Blackmore denies he committed any violence towards her. He testified that any use of force against the woman was only to calm her down or prevent her from committing any violent acts against him.
“What more could he say?” Simmonds said. “It did not happen.”
Simmonds questioned the main complainant’s credibility, pointing out that she lied several times. He said there were many inconsistencies in her testimony regarding location and time of the alleged assaults.
The woman also admitted she falsified information, including her work experience and education, to get the job.
He also noted that the woman gave five statements to police after the alleged offences, but only made allegations about sexual assaults in her fifth statement.
Simmonds said the woman’s lies “go to the heart, soul and foundation of her testimony and every allegation against that man,” he said, pointing to Blackmore.
Blackmore is also accused of pushing a young girl with such force, she landed 10 feet across the room. She said he injured her wrist and head.
But Simmonds said the young woman was intoxicated and had been involved in a confrontation with her boyfriend earlier in the night, which resulted in the police showing up. He said the woman was out of control.
Simmonds said Blackmore may have pushed her with moderate force, but it was a reaction to her unruly behaviour.
The careless use of a firearm charge stems from an incident in which Blackmore reportedly passed around his loaded service rifle to a group of people while on duty.

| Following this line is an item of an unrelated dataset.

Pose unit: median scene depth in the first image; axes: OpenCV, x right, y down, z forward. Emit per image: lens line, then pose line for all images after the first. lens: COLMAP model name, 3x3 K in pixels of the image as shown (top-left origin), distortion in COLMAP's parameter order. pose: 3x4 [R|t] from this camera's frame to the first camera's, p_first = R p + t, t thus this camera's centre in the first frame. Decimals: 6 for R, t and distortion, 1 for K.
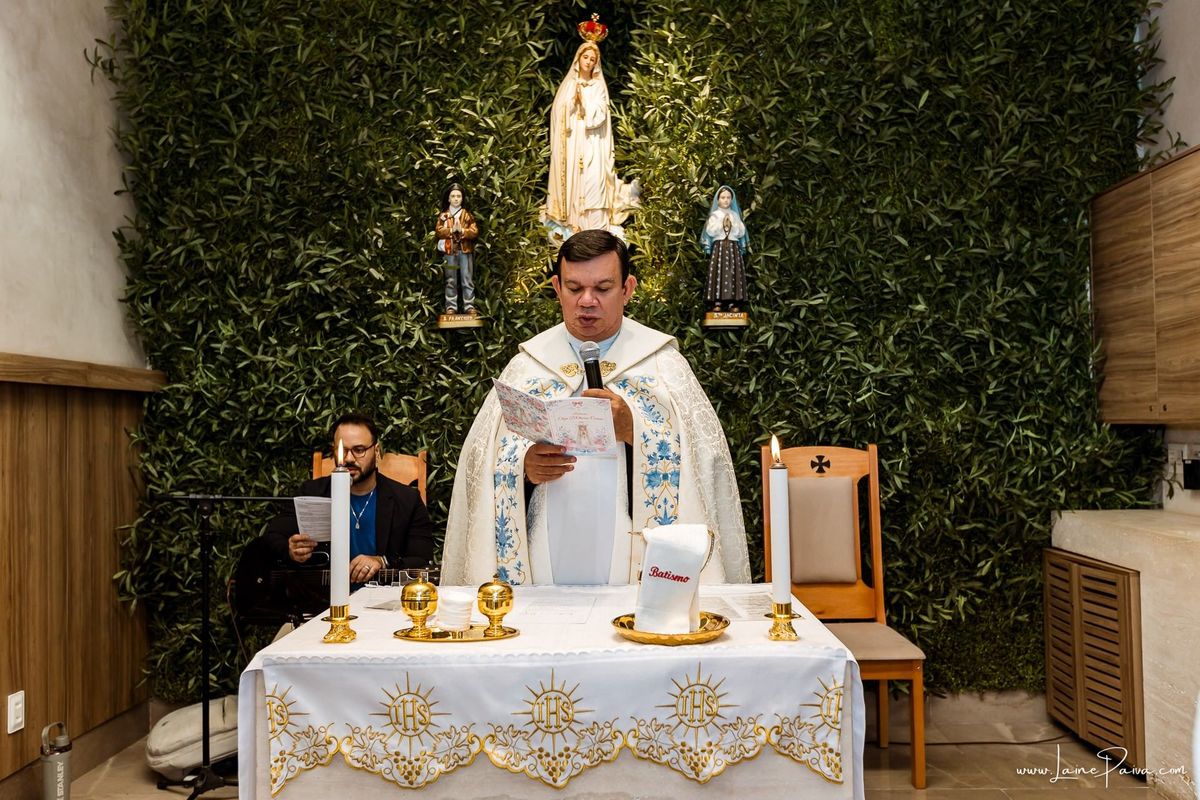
lens RADIAL K [[965.5, 0, 598.0], [0, 965.5, 398.2], [0, 0, 1]] dist [0.003889, -0.025869]
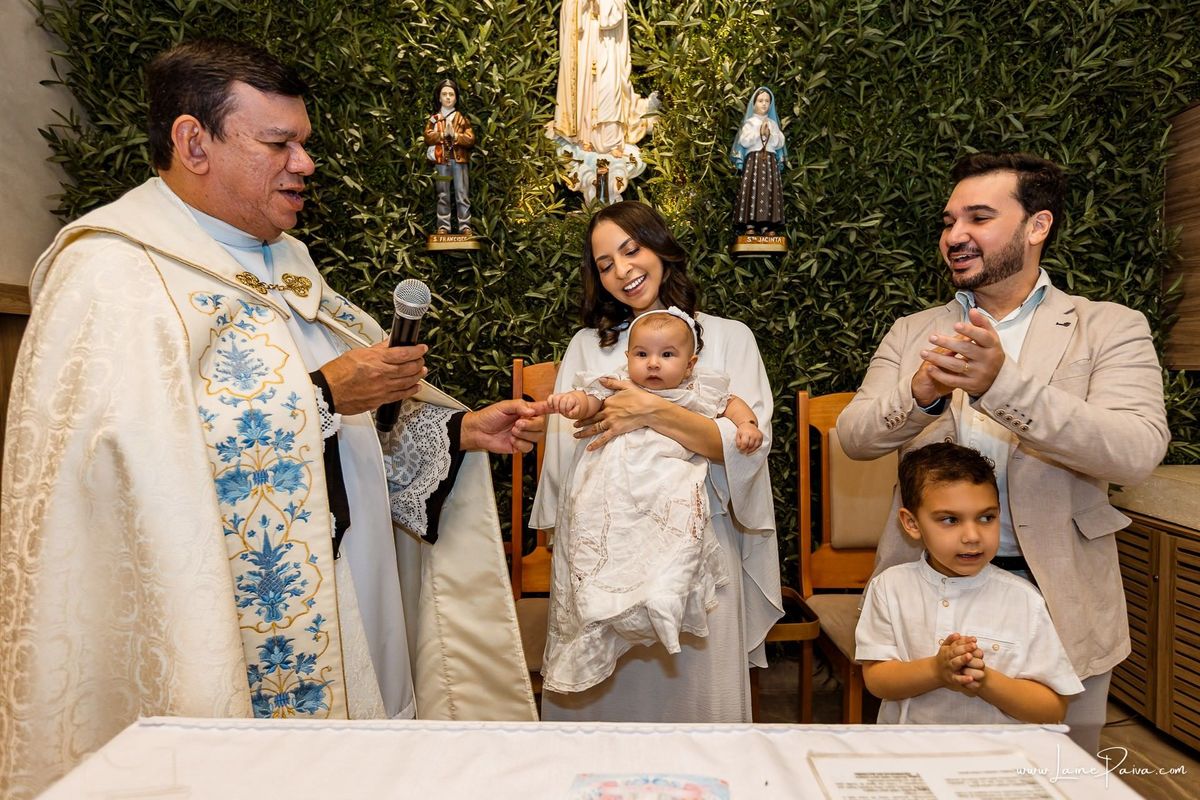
lens RADIAL K [[737.6, 0, 599.0], [0, 737.6, 389.8], [0, 0, 1]] dist [-0.011037, -0.002144]
pose [[0.999916, 0.011929, 0.005088, -0.013972], [-0.012237, 0.997786, 0.065363, 0.007017], [-0.004297, -0.065420, 0.997849, 0.333516]]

Blackmore claimed he ejected the magazine, which stores the ammunition in the rifle, before allowing them to touch it.
However, Summers said none of the people there saw him removing the magazine. He added that an officer testified at the trial that RCMP officers are required to have their rifles loaded and ready at all times while on duty. Summers said removing the magazine would be contrary to Blackmore’s training.
Regarding the main complainant’s testimony, Summers said the woman admitted she could not recall every detail of every assault from Blackmore, since there were so many. He told the jury to consider her perspective and that she was “just her recalling the situation.”
He said her untruths, such as lying on her resume, “should not subtract from her credibility in what happened to her.”
Summers said Blackmore’s testimony was “self-serving” and that he blamed the woman for many of the incidents. He said his lies were an attempt to defend himself to the jury.
Also, Summers told jurors that even if they accept Blackmore’s testimony that he used moderate force in pushing the younger woman, it would have been “completely disproportionate” for the situation.
Justice Robert Stack began charging the jury Tuesday afternoon. Once he’s done, jurors will be sequestered until they determine if Blackmore will be acquitted or convicted of the charges.